Competir es vivir. Fernando Alonso lo tuvo claro desde niño: vivía con su familia en un cuarto piso sin ascensor y cada mañana desafiaba a su hermana mayor. A ver quién llega antes abajo. Competir es vivir, vivir es ganar. Así que no le veremos jugando al golf si no tiene oportunidad de ser el mejor. La serie documental de cinco episodios que Amazon Prime estrenó ayer sobre el piloto asturiano ofrece un contraste evidente entre su vida fuera de las carreras (apacible, sobre todo en Asturias, y tierna cuando está con su novia Linda Morselli) y lo que le ocurre al volante con la velocidad en punta.

De su zona de confort sobresalen sus cenas de risas sin prisas con sus amigos al calor de una buena parrillada, sus sesiones de bicicleta por bosques y caleyas, sus desayunos con su pareja en una casa de ensueño y sus sueños hechos realidad que evocan a aquel guaje que ya batía récords en un kart. Del área deportiva se extraen los momentos más espectaculares, como no podía ser de otra forma. Y es que la carrera de un hombre que deja la Fórmula 1 y se embarca en todo tipo de aventuras por medio mundo (desde las dunas del desierto hasta las lluvias torrenciales de Estados Unidos pasando por el vértigo extenuante de Le Mans) da mucho juego para que la cámara se luzca. Y no digamos cuando se echa mano de la videoteca y vemos el proceso del piloto: desde sus inicios infantiles hasta sus títulos mundiales, con todo tipo de incidencias a medio camino entre la épica y el susto. Coches que vuelcan, coches que dan trompos y trompazos, coches que se estrellan, coches que patinan a una barbaridad de kilómetros por hora. El cine no tiene muchas películas distinguidas que aborden el mundo de las carreras, más propicio para documentales que ofrezcan la cara más real(ista) del gran circo de pistas imprevisibles: porque sabes que ahí no hay trampa ni cartón piedra, no hay efectos especiales ni especialistas que exponen el cuerpo para que las estrellas dan la cara. Peligro sin truco.

"Un estilo de vida extremo". A Fernando Alonso le va la sexta marcha. Incluso cuando juega al tenis con su amigo Carlos Sainz le puede al ansia de ganar. Vamos, arriba, sigamos jugando, sigamos peleando, sigamos en pie mientras las fuerzas aguanten. Eso lo tiene claro: por eso teme el día en que nadie se acuerde de su legado. Ya veremos. Pero antes hay que acelerar, incluso cuando lo prudente (Arabia Saudí, enero de 2020) sea frenar un poco. "No voy a parar". Que quede claro.
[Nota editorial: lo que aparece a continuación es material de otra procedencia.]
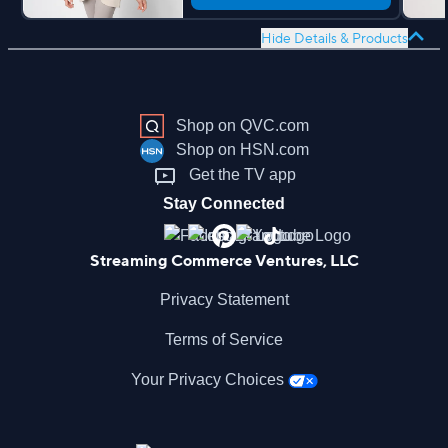
Hide Details & Products
Shop on QVC.com
Shop on HSN.com
Get the TV app
Stay Connected
Streaming Commerce Ventures, LLC
Privacy Statement
Terms of Service
Your Privacy Choices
Incluso desayunando tiene que planificar, programar, coordinar. A su hermana Lorena la alucinaba su capacidad de concentración: veinte minutos de estudio, luego a dormir otro rato y vuelta a los codos. Una máquina de precisión, como si su cuerpo se hubiera transformado en un bólido. Un cerebro computerizado. De él dicen: es capaz de hablar contigo y sabes que está pensando a la vez en otra cosa. No voy parar, y su parón en la F1 le llevó a imponerse otros retos, que el documental muestra con exhaustiva precisión mientras se entrecruzan sus momentos esmoquin para la publicidad, sus paradas en seco con los aficionados que piden fotos, sus visitas a Asturias, donde tiene las raíces, donde más le gusta estar porque aquí encuentra la tranquilidad, recarga la pilas y le invade "la sensación de ser yo". Claro: las imágenes que predominan son de coraje y y y triunfo (los festejos en Oviedo de sus seguidores, qué tiempos), y todos los comentarios de quienes aparecen son elogiosos, pero entre líneas también se aprecian pliegues melancólicos de soledad, la soledad de las largas noches de viajes de aquí para allá, de Sudáfrica a quién sabe dónde, y los rescoldos de una infancia veloz y una maduración acelerada en un mundo de intereses, necesidades y apremios que vuelven desconfiado a cualquiera. Peajes de un estilo de vida extremo.